The factors and strategies that give Sony BMG Music Entertainment its strength in the market also represent a particularly critical challenge for the licensing department.
"The cross-country exchange of repertoires and the multi-layer product offering gives rise to an extremely complex and heterogeneous database," said David Hodge, IT manager at Sony BMG Music Entertainment GSA.
Contracts are always complex and differentiated by the price band of the products and the country of sale. With around 100,000 titles, almost 20 million lines of data are generated. These data sets consist of 36 attributes that are defined by the users and every line has about 50 elements (accounting month, contract, label, price category, units, royalty fee, etc.)
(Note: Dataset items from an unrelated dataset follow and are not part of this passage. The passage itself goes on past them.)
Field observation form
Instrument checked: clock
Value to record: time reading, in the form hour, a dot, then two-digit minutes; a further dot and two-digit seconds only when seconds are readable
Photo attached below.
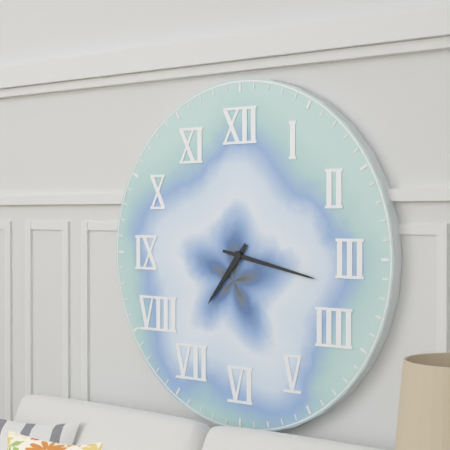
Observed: 7.17
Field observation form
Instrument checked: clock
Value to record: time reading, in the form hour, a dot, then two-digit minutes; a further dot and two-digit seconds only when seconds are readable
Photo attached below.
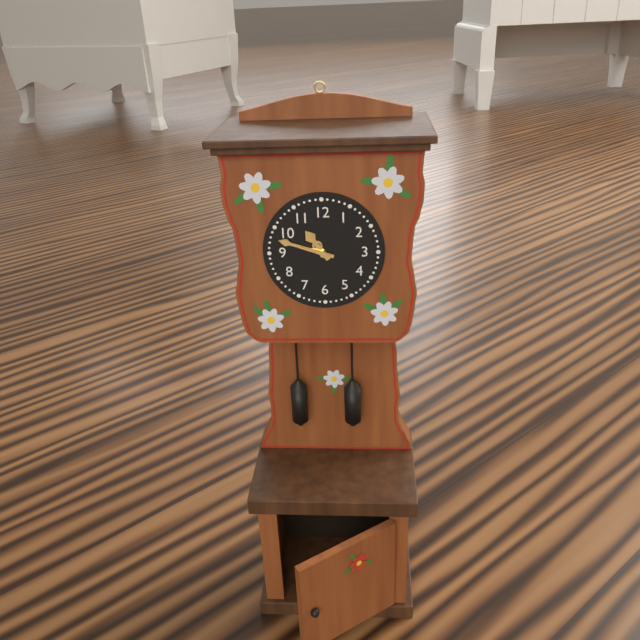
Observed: 10.48
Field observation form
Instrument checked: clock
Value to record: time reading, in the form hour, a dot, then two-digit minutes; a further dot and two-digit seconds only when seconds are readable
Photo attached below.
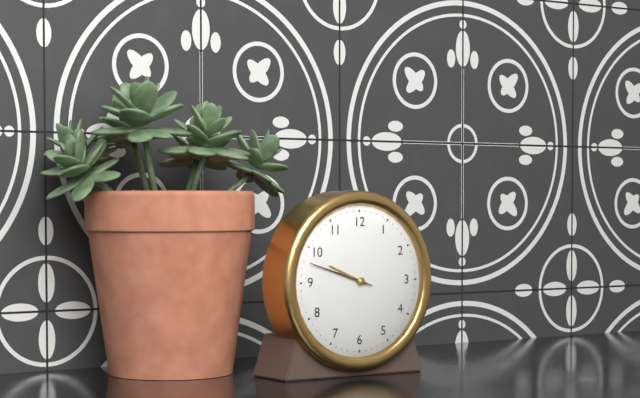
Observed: 9.48.48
"The licensing system is optimized to determine accurate license fees and is less suitable for reporting," said Andreas Stange, project manager for the development of a new license information system. "We have two fundamentally different business requirements. The finance department wants to know how the company is placed overall. Meanwhile, the licensing department must provide artists with information on specific requirements quickly and flexibly, and so it needs more detailed data."
In the past, license calculation and information was devolved to the mainframe system. However, this meant that for every query passed on, host experts were needed which created a considerable bottleneck.
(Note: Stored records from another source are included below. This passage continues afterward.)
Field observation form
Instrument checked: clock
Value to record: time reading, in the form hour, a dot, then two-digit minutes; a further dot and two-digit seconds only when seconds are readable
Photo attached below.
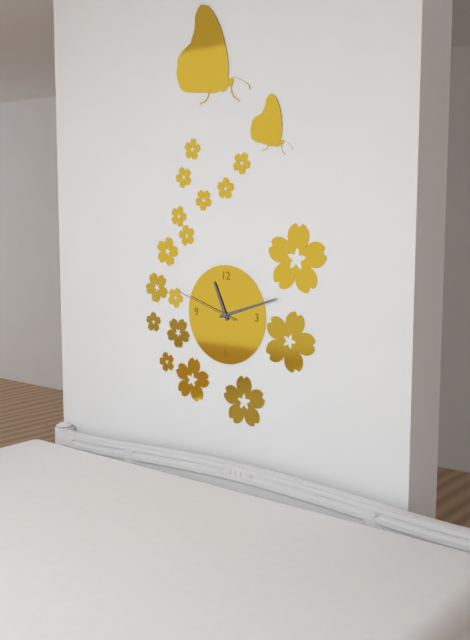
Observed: 11.12.48
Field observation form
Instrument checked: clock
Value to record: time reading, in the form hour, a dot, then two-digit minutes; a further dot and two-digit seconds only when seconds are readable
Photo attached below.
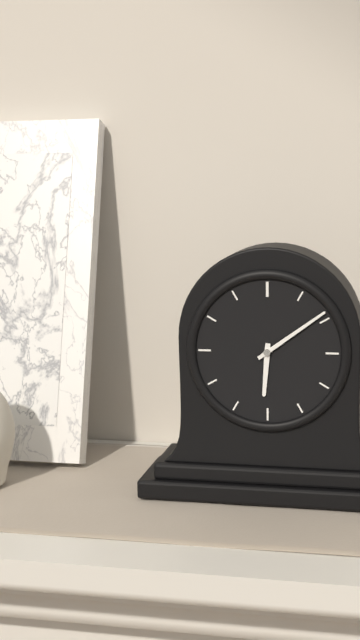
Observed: 6.09
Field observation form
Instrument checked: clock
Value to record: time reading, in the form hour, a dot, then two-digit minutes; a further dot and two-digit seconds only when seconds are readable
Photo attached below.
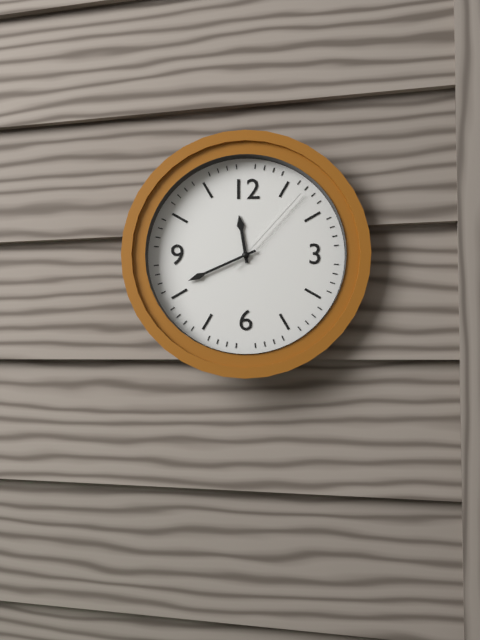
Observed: 11.41.07
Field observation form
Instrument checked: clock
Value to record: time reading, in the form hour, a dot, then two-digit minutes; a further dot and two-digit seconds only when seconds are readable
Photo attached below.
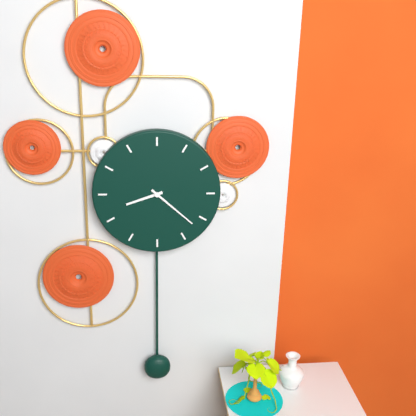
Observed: 8.22
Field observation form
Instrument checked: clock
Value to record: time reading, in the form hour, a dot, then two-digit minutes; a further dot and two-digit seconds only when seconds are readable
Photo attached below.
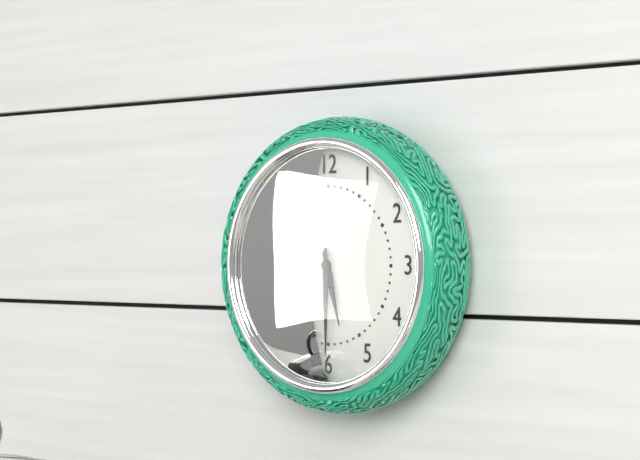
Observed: 5.30
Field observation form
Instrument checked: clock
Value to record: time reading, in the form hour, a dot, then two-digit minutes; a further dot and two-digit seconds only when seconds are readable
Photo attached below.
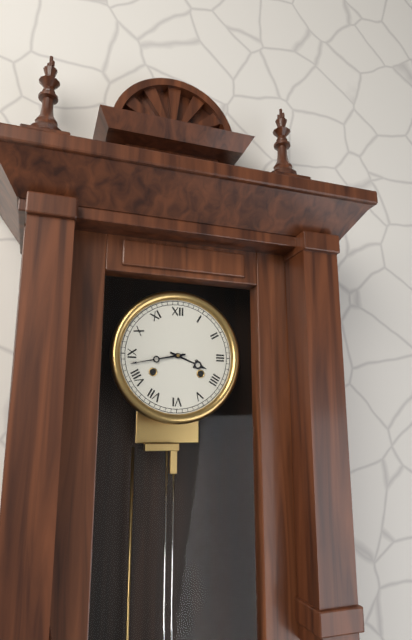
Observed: 3.43
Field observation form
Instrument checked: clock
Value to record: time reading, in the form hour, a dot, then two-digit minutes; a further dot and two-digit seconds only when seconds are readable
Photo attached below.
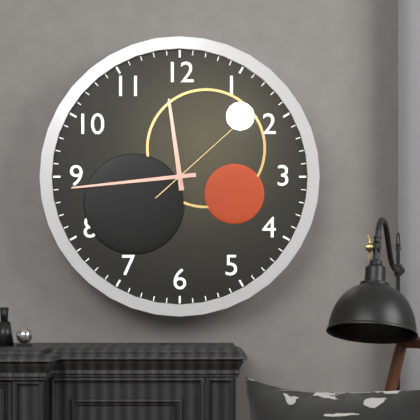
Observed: 11.44.08
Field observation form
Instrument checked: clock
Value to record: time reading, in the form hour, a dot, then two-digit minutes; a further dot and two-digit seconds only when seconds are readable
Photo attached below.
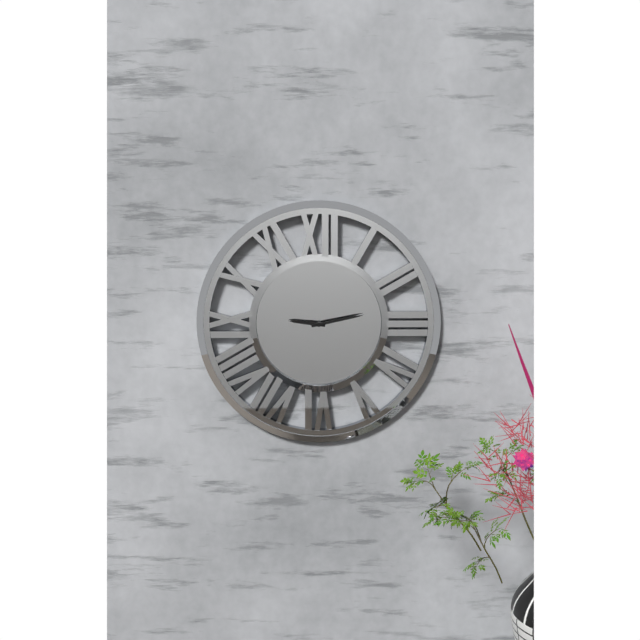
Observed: 9.13
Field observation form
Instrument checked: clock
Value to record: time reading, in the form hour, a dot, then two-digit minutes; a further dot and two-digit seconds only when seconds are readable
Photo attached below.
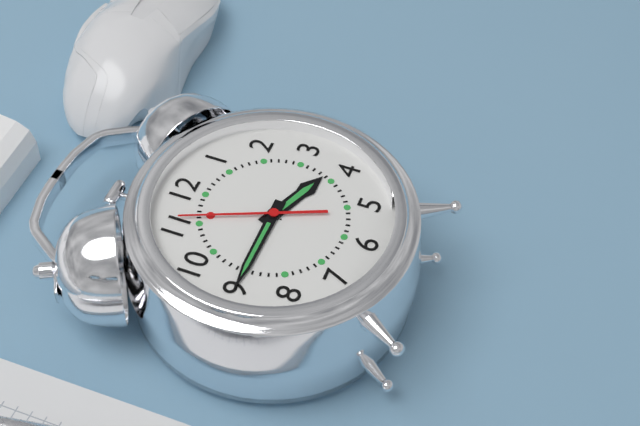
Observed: 3.45.56
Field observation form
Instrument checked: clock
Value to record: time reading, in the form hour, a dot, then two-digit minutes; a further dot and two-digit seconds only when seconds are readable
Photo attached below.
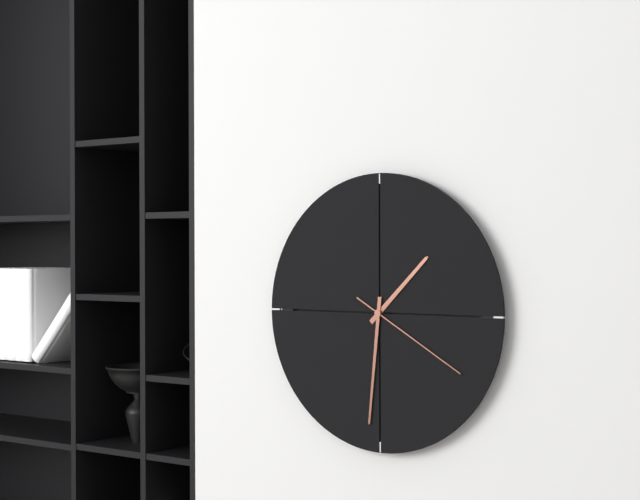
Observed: 1.31.20
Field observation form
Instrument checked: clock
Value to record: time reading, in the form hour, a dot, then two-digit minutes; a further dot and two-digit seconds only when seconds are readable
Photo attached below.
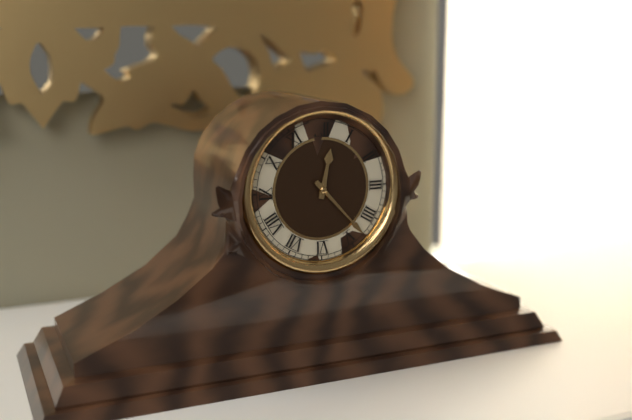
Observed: 12.23
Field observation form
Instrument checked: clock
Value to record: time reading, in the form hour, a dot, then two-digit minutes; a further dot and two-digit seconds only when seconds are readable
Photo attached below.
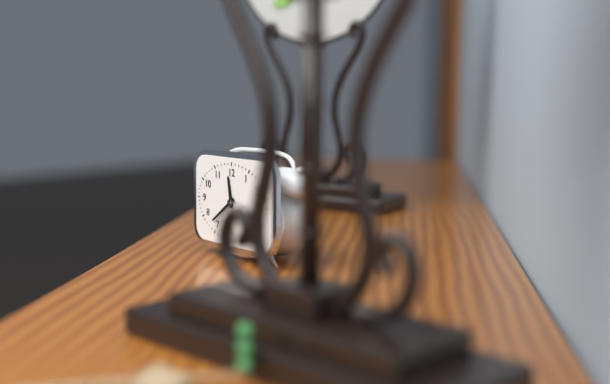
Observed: 11.39
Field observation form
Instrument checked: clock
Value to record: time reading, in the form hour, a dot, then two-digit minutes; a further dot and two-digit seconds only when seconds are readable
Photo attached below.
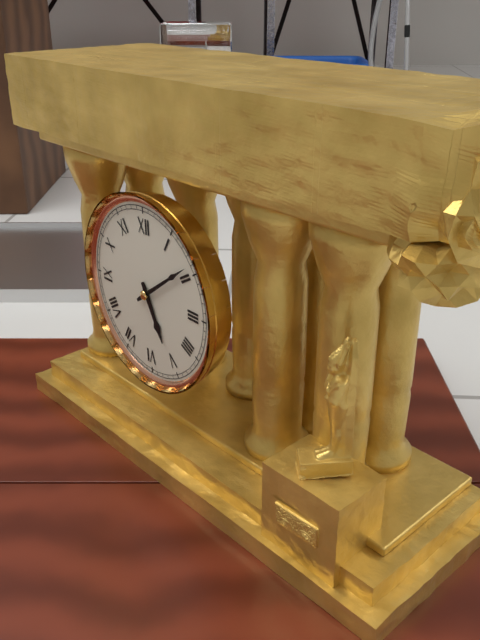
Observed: 5.09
Accessible Data, Flexible Analysis
After a market comparison and testing phase, the Sony BMG project team selected Sybase IQ as the database for its information system.
"This database proved to be very fast, with response times close to those of the host," said Christian Lang, who supported Sony BMG Music Entertainment in the integration of the database server into the central computer center. Once the team had developed the front-end interface, it took just six months after the start of testing to put the new client/server-based license information service into full operation.
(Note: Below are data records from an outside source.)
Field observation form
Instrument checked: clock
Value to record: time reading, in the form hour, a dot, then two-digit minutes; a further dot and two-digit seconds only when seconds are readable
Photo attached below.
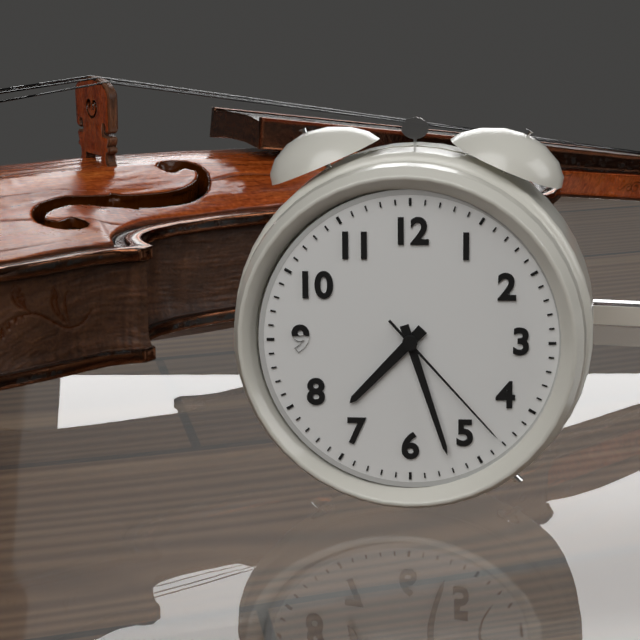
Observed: 7.27.23
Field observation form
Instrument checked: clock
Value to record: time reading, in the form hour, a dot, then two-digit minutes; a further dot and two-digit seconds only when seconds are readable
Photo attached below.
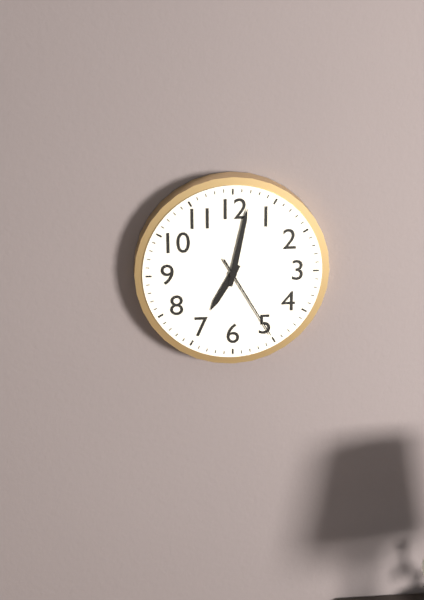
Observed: 7.02.25
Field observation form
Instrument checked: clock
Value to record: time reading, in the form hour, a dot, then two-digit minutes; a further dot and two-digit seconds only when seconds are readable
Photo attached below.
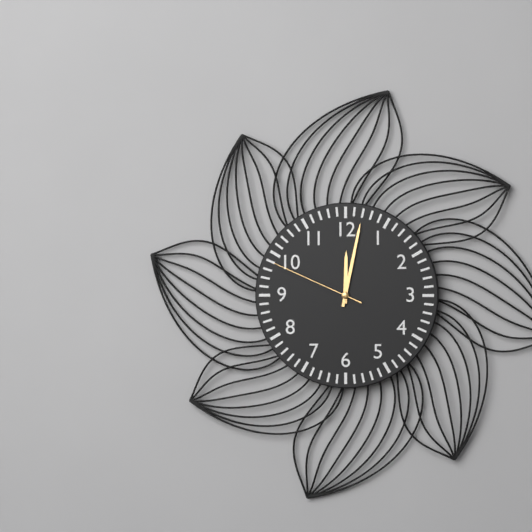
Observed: 12.02.49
The licensing department can now offer artists a much better service. "With the help of the new database, users can quickly get answers to virtually any query," Stange said. Users can carry out ad hoc analyses by track and product number, company, artist contract and 32 other criteria. Different periods can be taken into consideration, such as the current accounting period, last month, previous months and more.
"Queries no longer have to be formulated in code but can be input intuitively. This means we no longer need any specialists for the purpose," Stange said. "In this way we have opened up the system to completely new groups of users, and with specific features such as Excel export for further processing, it can be used universally."
In addition to fast and intuitive queries, the information system has proved to be very flexible in other ways, such as adapting to new requirements. "We had to, for example, introduce a new management accounting code; all this entailed was adding a new attribute," Stange said.
A Standard Platform for All Analyses
After Sybase IQ has proved its flexibility and performance on large volumes of data in the license information system, Hodge plans to use it in other areas.
"Our management accounting requirements encompass the distribution system, the licensing system and the stock accounting system," he said. "Our key goal is to bundle these systems together in a single data warehouse, thereby controlling the entire dataflow and carrying out analyses beyond conventional system boundaries."
Hodge also intends to integrate and store the data from market research, marketing and product information on Sybase IQ. "Everything on the basis of which Sony BMG Music Entertainment has to carry out analyses should, insofar as possible, be in Sybase IQ."
In addition, the license information system is acting as an international pilot project. After the other national Sony BMG Music Entertainment companies have tested the system and, as Hodge puts it, "are properly enthusiastic," they plan to use it as a back-end system. In this way, all concerned can reduce their back-end costs and obtain an even better return on investment. Given the economic position of the music industry, this is an additional benefit not to be ignored.